(To be done)
In the passage on population aging, what percentage of the population do the elderly represent in today's developed world?

(Source extract)

----

As CSIS indicates, for most of human history, the elderly (people aged 65 and over) never comprised more than 3 percent of the total population. The percentage has risen: In today’s developed world, the elderly represent 15 percent. By 2030, they could represent as much as 25 percent (by that year, the world’s median age is projected to be 45).

But don’t these represent positive factors? (After all, since the late ‘60s and early ‘70s social commentators advocated ZPG [zero population growth] and, in more recent years, healthcare professionals championed life-extension strategies.) Not necessarily. The overall picture proved to be more complex. Further, implications are problematic.

The most substantial implication, Jackson says, involves the rising financial burden related to the elderly. “Graying means paying. Developed countries that have initiated social insurance systems will certainly experience a rising fiscal burden related not just to healthcare but to pensions and social services,” he points out. “The greater portion of this burden falls on the young. Benefits toward the elderly are generally paid through current taxes, rather than though funded savings programs.”

There are other problems. Decreased fertility leads to decreased economic growth. “Over time, falling fertility rates translates into slower growth in the working-age population and, in turn, diminished economic growth,” Jackson specifies. “Within the next 10 years, the contracting of work forces that global aging fosters will engender slowed-down GDP growth.”

That’s on the youth side. On the graying side, the rising average workforce age could contribute to the decreased productivity. “Research reveals that productivity peaks at mid-life and declines at advanced age, so an aging workforce could drag down economic growth,” says Jackson.

And that leads into the next area that, as Jackson concedes, is speculative: An aging population could possibly affect the mood of a society, as far as risk-taking. Risk-related behavior, applied to business, fosters economic growth. Where would we be without the innovators, experimenters and business gamblers? “A less risk-adverse society would be less willing to assume the uncertain but necessary investments that foster [economic growth and technological innovation],” says Jackson.

----

(Data records)

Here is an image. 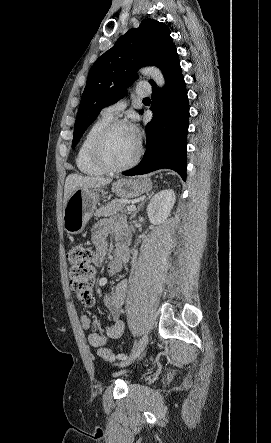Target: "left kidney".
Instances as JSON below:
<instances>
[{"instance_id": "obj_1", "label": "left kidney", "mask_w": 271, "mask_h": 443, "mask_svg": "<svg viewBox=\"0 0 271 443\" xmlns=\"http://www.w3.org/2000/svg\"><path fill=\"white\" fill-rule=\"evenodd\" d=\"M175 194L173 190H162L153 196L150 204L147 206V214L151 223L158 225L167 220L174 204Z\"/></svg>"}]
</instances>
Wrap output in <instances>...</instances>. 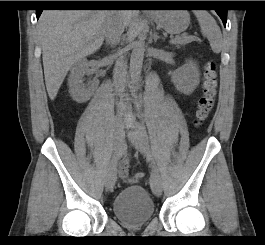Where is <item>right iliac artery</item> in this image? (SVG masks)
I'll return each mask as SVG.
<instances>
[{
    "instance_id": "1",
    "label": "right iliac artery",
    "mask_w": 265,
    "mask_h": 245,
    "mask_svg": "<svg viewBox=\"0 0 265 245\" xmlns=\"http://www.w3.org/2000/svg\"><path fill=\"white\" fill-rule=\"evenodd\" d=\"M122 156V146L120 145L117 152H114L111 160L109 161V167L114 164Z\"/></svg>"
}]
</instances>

----

(Exercise output)
15 percent